:: MATERIAL PROVIDED ::
━━━━━━

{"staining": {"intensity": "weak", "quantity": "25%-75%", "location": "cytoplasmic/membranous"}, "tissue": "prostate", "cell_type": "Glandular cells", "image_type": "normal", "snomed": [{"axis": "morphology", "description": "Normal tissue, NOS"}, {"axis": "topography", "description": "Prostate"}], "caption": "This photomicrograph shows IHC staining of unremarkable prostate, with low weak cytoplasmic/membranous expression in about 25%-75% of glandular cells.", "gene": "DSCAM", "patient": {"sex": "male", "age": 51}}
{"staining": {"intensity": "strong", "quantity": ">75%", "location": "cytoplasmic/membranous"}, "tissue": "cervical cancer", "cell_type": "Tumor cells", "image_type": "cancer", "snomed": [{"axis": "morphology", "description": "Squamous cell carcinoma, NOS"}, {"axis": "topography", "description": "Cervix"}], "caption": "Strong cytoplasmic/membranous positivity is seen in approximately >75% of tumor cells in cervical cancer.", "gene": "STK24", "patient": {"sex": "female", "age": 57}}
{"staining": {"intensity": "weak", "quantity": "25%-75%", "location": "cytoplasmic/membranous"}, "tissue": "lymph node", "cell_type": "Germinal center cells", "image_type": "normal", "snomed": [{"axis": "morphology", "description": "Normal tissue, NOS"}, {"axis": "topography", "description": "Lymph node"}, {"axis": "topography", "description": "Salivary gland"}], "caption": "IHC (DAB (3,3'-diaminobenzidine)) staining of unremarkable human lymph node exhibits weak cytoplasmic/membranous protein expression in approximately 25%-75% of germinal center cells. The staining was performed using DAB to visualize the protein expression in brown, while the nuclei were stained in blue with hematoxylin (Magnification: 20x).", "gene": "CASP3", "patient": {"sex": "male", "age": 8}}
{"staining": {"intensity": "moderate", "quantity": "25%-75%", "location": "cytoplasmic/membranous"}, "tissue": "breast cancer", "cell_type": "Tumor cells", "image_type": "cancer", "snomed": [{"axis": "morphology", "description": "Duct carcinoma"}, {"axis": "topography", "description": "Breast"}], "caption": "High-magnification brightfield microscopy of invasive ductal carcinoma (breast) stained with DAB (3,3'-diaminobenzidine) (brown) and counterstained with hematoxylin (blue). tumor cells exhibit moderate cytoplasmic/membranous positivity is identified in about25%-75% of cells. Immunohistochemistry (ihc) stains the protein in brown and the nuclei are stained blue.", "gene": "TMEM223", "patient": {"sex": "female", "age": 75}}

━━━━━━

Transcribe the data above completely and exactly.

{"staining": {"intensity": "weak", "quantity": "25%-75%", "location": "cytoplasmic/membranous"}, "tissue": "prostate", "cell_type": "Glandular cells", "image_type": "normal", "snomed": [{"axis": "morphology", "description": "Normal tissue, NOS"}, {"axis": "topography", "description": "Prostate"}], "caption": "This photomicrograph shows IHC staining of unremarkable prostate, with low weak cytoplasmic/membranous expression in about 25%-75% of glandular cells.", "gene": "DSCAM", "patient": {"sex": "male", "age": 51}}
{"staining": {"intensity": "strong", "quantity": ">75%", "location": "cytoplasmic/membranous"}, "tissue": "cervical cancer", "cell_type": "Tumor cells", "image_type": "cancer", "snomed": [{"axis": "morphology", "description": "Squamous cell carcinoma, NOS"}, {"axis": "topography", "description": "Cervix"}], "caption": "Strong cytoplasmic/membranous positivity is seen in approximately >75% of tumor cells in cervical cancer.", "gene": "STK24", "patient": {"sex": "female", "age": 57}}
{"staining": {"intensity": "weak", "quantity": "25%-75%", "location": "cytoplasmic/membranous"}, "tissue": "lymph node", "cell_type": "Germinal center cells", "image_type": "normal", "snomed": [{"axis": "morphology", "description": "Normal tissue, NOS"}, {"axis": "topography", "description": "Lymph node"}, {"axis": "topography", "description": "Salivary gland"}], "caption": "IHC (DAB (3,3'-diaminobenzidine)) staining of unremarkable human lymph node exhibits weak cytoplasmic/membranous protein expression in approximately 25%-75% of germinal center cells. The staining was performed using DAB to visualize the protein expression in brown, while the nuclei were stained in blue with hematoxylin (Magnification: 20x).", "gene": "CASP3", "patient": {"sex": "male", "age": 8}}
{"staining": {"intensity": "moderate", "quantity": "25%-75%", "location": "cytoplasmic/membranous"}, "tissue": "breast cancer", "cell_type": "Tumor cells", "image_type": "cancer", "snomed": [{"axis": "morphology", "description": "Duct carcinoma"}, {"axis": "topography", "description": "Breast"}], "caption": "High-magnification brightfield microscopy of invasive ductal carcinoma (breast) stained with DAB (3,3'-diaminobenzidine) (brown) and counterstained with hematoxylin (blue). tumor cells exhibit moderate cytoplasmic/membranous positivity is identified in about25%-75% of cells. Immunohistochemistry (ihc) stains the protein in brown and the nuclei are stained blue.", "gene": "TMEM223", "patient": {"sex": "female", "age": 75}}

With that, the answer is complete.